I've suffered multiple nocturnal seizures for the last 25 years. Everything that was mentioned is correct. Normally, after waking up, I don't know what day it is and have a very sore throat. My entire body is also sore because of the muscle spasms. My tongue is normally all bitten up, too.

What really seems like a pattern is the amount of sweets (lots) I consume that particular day. I boosted up the milligrams to 500 from 400 (on my own) of dilantin on my own. I've hidden the seizures from my doctor so I won't lose my driving privilege since I've never experienced one while awake. My livelihood requires driving.

Post 2

Another thing that may be a sign of nocturnal epilepsy is if you've ever dislocated your shoulder while sleeping. If the shoulder has been dislocated backward as opposed to the typical forward way of dislocation then you've most likely had a seizure.

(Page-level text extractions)
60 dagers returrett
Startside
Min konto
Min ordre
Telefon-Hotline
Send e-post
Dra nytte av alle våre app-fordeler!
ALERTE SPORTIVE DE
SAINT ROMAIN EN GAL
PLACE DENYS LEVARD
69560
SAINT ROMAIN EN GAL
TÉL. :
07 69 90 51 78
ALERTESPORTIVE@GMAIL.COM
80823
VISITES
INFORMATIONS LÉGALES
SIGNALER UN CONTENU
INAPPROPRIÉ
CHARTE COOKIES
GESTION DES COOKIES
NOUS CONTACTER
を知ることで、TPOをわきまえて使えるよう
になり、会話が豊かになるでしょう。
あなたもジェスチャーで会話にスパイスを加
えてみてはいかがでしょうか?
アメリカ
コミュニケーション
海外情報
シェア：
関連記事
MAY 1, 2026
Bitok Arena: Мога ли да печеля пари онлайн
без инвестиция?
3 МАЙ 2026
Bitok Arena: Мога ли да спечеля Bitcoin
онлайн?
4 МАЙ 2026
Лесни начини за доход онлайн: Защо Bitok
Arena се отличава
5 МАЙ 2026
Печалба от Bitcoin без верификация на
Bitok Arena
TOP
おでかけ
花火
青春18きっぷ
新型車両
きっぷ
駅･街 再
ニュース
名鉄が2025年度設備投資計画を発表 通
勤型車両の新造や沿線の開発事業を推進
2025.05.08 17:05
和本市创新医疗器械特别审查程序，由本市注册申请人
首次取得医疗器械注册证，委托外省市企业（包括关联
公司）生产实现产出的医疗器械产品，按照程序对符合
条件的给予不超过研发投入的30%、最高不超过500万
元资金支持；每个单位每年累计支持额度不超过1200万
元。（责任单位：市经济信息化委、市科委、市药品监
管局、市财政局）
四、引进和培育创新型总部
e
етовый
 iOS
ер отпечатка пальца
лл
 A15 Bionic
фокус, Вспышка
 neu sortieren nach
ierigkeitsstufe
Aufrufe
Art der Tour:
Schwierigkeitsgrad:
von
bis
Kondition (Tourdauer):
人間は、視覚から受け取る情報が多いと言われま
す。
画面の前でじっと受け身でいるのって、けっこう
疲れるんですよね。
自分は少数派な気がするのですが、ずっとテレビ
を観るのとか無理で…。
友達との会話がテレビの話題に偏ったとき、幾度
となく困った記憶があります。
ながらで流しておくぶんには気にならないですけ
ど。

▸ Assigned task A:
In the passage on nocturnal seizures, what dose of dilantin did the writer raise their intake to?
▸ Assigned task B:
Echo the passage on nocturnal seizures from "Another thing that" to "had a seizure.", inclusive.
▸ Assigned task C:
Proceed with the passage on nocturnal seizures from the point where it ends.
The records come from a separate source, unrelated to the passage on nocturnal seizures.

▸ Final answer A:
500 milligrams, up from 400.

▸ Final answer B:
Another thing that may be a sign of nocturnal epilepsy is if you've ever dislocated your shoulder while sleeping. If the shoulder has been dislocated backward as opposed to the typical forward way of dislocation then you've most likely had a seizure.

▸ Final answer C:
Post 1

Note that they may have to do two separate EEG's: the first one to see any abnormal spikes in brain activity and if that's inconclusive then your neurologist might order a sleep deprived EEG. A sleep deprived EEG is basically what it sounds like; it measures your brain activity after you've been deprived of sleep. It's very common for sleep disorders to cause epileptic seizures.

Another important thing to remember is an EEG isn't necessarily 100% accurate in determining whether someone has epilepsy or not. An EEG may for whatever reasons show only a slight tendency towards seizures or maybe none at all but you may still continue to have seizures. After you've had a certain amount of seizures and your neurologist has been able to find a trigger for them, you're generally diagnosed as epilepsy and put on medication.